C’est le climat neigeux qui a amené le Cercle de lecture à se
diviser sur base géographique, dirons-nous. En effet, ce jour -là il
fut coupé en deux.
Le froid de saison nous ramène à ce roman fort bien construit qui situe les héros dans une Suède, elle aussi, enneigée et même davantage. On est frappé - on, en grelotte -par cette habitude locale qui amène les gens du grand nord à se rafraîchir dans la glace. On a évoqué Millénium, roman à succès qui brassait l’esprit du Nord et qui donnait une vision en lame de ciseau des rapports humains assez froids.
Le héros, homme seul, divorcé est bien mis en scène par l’auteur habitué aux romans policiers à thèse qui développent toujours un questionnement social et un environnement qui sied bien à l’évolution du récit. Fuyant tout contact humain, le héros est dans une solitude glaciale.

● Ce qu'il faut faire
**1)** Recopiez le passage du compte rendu de lecture qui va de « Le héros, homme » à « une solitude glaciale. ».
**2)** Prolongez le compte rendu de lecture sur le roman suédois, à la suite de sa dernière phrase.

● Extraits de données
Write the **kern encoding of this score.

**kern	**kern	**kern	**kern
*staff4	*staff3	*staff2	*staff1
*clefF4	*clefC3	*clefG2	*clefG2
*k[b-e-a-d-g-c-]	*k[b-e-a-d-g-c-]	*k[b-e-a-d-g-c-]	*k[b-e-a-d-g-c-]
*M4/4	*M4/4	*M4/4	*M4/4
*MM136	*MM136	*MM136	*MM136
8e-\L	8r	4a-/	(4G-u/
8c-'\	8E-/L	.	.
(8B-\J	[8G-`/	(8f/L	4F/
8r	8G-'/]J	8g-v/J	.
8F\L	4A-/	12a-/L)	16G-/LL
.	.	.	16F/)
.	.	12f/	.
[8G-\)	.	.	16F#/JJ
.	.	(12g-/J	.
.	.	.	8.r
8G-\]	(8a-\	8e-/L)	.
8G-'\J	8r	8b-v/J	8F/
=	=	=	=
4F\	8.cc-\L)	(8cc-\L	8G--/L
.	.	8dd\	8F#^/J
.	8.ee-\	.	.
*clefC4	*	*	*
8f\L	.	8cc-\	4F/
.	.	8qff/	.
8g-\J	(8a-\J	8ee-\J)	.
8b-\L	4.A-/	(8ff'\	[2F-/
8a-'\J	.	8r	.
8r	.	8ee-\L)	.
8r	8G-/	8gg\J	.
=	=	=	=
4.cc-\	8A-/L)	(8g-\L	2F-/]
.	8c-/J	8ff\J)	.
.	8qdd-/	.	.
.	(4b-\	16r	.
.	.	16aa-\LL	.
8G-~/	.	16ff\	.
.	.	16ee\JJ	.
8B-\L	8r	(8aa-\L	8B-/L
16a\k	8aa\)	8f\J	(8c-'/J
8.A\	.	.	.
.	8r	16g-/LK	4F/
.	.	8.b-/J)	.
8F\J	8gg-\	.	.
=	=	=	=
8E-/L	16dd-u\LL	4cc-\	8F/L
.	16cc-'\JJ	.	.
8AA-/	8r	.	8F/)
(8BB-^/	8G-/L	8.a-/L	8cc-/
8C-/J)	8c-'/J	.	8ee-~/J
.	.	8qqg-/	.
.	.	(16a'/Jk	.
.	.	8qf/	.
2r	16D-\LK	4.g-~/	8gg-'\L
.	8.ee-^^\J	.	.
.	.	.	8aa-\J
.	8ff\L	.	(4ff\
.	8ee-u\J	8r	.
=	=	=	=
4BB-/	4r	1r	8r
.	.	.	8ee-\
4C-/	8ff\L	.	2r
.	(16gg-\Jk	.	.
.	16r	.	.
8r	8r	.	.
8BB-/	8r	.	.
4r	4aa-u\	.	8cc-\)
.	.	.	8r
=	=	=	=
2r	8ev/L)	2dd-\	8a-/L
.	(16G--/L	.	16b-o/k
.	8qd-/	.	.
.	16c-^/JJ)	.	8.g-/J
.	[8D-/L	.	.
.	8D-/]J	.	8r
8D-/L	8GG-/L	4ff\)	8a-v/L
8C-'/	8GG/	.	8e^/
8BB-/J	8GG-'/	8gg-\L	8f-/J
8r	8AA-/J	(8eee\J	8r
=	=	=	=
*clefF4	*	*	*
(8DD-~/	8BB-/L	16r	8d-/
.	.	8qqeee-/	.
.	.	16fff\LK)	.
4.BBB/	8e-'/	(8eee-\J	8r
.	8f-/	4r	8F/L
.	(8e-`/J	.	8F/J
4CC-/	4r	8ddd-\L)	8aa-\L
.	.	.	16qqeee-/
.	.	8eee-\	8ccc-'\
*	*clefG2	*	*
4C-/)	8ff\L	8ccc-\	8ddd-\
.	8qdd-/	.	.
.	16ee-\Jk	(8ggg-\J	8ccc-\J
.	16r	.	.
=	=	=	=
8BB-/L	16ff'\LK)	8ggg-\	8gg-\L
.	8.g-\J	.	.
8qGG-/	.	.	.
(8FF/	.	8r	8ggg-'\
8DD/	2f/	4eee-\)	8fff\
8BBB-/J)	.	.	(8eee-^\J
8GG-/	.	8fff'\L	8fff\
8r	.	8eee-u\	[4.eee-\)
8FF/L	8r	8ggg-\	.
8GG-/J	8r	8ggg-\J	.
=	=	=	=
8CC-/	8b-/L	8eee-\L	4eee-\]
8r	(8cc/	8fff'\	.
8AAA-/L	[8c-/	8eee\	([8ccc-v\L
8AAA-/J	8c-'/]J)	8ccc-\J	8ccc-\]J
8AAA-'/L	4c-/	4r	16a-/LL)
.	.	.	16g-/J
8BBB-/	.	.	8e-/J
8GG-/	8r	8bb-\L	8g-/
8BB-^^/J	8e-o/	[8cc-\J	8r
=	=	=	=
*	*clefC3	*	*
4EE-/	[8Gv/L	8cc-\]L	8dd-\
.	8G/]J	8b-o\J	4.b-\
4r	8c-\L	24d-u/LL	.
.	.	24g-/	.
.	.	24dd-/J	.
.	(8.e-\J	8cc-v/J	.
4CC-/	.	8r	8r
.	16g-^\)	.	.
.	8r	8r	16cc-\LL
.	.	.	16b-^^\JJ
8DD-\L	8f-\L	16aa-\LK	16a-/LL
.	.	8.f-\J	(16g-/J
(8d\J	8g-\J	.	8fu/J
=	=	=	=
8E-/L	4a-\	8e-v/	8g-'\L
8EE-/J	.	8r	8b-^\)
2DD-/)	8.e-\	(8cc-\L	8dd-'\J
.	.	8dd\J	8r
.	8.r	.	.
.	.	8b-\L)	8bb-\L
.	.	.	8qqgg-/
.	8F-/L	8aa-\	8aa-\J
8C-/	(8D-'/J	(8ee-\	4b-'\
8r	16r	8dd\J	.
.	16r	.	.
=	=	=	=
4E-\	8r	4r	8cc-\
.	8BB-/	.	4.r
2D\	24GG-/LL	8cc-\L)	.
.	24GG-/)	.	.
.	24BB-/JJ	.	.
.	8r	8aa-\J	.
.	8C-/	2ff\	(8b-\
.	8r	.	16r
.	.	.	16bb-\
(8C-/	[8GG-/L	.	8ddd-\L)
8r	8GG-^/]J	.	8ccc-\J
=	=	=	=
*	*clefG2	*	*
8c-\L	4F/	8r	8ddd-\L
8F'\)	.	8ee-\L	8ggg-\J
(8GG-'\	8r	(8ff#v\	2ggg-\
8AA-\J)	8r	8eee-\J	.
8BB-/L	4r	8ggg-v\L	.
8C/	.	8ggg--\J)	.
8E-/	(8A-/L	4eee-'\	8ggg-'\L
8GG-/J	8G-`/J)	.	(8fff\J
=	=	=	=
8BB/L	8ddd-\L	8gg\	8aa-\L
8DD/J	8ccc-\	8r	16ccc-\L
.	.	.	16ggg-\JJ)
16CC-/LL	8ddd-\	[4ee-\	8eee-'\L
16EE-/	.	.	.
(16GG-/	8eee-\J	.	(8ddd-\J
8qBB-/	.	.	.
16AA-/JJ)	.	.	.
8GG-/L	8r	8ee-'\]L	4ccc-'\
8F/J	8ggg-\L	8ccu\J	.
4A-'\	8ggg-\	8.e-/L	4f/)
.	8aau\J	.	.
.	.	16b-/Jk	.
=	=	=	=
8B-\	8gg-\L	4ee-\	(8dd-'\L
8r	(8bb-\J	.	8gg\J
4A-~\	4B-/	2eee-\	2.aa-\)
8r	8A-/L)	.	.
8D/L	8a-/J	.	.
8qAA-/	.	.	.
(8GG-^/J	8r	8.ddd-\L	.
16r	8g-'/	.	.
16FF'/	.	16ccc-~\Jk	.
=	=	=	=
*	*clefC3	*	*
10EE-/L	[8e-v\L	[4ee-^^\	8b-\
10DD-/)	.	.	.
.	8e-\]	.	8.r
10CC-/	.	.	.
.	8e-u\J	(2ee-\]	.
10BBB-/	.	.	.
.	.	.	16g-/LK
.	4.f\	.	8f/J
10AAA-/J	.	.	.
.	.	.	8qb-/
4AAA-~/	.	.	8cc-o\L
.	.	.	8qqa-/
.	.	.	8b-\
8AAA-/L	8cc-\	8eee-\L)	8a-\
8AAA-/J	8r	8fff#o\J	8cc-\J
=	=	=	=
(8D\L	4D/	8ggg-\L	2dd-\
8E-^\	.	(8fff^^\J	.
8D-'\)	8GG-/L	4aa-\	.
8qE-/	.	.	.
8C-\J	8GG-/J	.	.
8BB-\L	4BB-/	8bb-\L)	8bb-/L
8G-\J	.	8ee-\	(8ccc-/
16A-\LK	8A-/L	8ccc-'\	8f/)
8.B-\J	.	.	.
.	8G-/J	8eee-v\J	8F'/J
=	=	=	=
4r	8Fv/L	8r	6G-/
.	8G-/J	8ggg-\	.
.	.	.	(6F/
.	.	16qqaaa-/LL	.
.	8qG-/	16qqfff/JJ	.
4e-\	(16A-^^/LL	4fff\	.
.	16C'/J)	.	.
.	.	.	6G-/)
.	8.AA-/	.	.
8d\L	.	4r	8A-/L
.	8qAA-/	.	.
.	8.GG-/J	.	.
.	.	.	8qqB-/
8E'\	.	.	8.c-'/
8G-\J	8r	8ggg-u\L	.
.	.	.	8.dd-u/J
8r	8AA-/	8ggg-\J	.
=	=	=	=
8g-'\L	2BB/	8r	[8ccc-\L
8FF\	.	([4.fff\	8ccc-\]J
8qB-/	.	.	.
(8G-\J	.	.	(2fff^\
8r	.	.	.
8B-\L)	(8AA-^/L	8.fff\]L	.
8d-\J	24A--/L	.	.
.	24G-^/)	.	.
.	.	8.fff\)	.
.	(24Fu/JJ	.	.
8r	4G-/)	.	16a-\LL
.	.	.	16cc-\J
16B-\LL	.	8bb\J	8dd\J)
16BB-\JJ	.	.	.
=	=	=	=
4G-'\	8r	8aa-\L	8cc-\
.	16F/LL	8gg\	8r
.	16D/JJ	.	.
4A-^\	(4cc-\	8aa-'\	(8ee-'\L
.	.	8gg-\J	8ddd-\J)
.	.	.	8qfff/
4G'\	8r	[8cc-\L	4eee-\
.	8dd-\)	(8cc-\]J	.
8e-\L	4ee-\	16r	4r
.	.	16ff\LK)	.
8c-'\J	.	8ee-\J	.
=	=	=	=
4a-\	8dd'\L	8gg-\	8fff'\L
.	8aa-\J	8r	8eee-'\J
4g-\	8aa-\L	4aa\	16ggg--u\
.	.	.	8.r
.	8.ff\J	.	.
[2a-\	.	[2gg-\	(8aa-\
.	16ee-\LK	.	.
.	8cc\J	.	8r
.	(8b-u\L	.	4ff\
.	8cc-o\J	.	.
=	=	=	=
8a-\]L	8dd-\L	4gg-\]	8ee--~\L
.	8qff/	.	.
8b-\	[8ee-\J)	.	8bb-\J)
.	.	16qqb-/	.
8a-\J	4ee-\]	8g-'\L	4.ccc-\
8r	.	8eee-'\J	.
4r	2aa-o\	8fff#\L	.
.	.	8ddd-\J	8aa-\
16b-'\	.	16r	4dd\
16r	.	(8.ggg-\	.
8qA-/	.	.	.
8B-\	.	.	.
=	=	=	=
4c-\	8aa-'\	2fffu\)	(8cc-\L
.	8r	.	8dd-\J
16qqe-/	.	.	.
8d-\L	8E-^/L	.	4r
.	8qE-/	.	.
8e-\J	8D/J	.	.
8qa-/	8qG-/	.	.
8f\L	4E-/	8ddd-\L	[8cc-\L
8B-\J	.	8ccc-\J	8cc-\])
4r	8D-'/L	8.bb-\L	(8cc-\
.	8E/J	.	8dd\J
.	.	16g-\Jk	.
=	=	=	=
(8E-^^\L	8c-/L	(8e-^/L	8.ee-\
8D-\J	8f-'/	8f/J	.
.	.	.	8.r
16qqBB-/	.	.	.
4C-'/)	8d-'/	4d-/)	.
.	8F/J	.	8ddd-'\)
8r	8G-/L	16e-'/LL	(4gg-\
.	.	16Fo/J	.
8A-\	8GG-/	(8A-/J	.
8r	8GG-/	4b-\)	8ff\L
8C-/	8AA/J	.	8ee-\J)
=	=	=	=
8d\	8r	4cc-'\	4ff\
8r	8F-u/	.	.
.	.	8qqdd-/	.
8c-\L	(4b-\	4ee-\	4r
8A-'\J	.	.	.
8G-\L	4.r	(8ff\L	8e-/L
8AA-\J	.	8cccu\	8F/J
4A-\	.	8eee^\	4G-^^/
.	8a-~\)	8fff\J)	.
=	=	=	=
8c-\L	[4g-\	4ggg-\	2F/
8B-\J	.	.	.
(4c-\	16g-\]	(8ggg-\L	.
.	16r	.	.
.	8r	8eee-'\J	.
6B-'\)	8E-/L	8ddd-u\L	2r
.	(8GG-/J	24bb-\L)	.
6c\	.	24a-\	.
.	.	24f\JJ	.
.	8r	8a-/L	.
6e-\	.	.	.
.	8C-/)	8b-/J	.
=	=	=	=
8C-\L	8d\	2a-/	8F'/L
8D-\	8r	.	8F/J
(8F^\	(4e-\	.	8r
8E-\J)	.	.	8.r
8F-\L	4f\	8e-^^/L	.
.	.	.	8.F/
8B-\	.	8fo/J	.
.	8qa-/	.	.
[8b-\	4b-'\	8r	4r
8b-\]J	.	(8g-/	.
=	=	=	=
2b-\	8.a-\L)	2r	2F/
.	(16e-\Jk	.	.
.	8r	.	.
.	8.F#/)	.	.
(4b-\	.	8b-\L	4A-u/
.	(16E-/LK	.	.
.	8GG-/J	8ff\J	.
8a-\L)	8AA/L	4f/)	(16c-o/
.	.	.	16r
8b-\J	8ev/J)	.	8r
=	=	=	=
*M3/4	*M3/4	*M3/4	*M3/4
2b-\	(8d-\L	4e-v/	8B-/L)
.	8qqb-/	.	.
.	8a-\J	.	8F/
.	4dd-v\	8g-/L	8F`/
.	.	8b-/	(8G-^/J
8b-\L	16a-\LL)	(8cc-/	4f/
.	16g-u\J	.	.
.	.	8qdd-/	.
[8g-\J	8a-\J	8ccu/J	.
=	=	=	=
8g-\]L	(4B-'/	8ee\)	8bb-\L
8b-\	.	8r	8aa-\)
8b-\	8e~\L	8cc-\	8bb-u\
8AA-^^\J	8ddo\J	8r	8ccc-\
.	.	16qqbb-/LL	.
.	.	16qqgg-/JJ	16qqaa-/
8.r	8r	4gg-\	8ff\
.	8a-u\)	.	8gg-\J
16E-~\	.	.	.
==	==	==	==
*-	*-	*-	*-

● Réponses par consigne
**1)**
Le héros, homme seul, divorcé est bien mis en scène par l’auteur habitué aux romans policiers à thèse qui développent toujours un questionnement social et un environnement qui sied bien à l’évolution du récit. Fuyant tout contact humain, le héros est dans une solitude glaciale.

**2)**
Certains le trouvent attachant même s’il refuse toute émotion (il n’assiste pas à l’enterrement de sa mère) : sa difficulté à vivre s’inscrit aussi dans une difficulté à mener des rapports heureux avec les femmes. D’autres trouvent précisément que cette fuite constante font de lui un lâche dont la personnalité peut aller jusqu’à agacer le lecteur. Un homme qui est loin d’être bon et qui tend vers l’égoïsme pour ne pas misanthrope, ermite ou acète. Il y a du Camus, dans ce personnage qui met tout à distance.
Le récit a pourtant une dimension plus abstraite : une dimension métaphysique faite d’une réflexion sur le temps qui passe, la vie, la mort et la maladie (mal à dire), autre protagoniste central du roman.
C’est ainsi que « en l’espace de quelques semaines les femmes ont fait irruption dans ma vie » (p198).
Et c’est précisément ce que relèvent très bien les dames de notre groupe qui constatent que l’auteur nous a fourni des personnages féminins intéressants qui vont bientôt casser le bloc de glace qu’il s’est construit en terme de personnalité. Les femmes sont perçues comme courageuses, elles, car elles prennent leur vie en main. Si Harriet arrive assez vite dans le cours de l’histoire, c’est pourtant sa fille qui va faire le lien et le ramener à la vie.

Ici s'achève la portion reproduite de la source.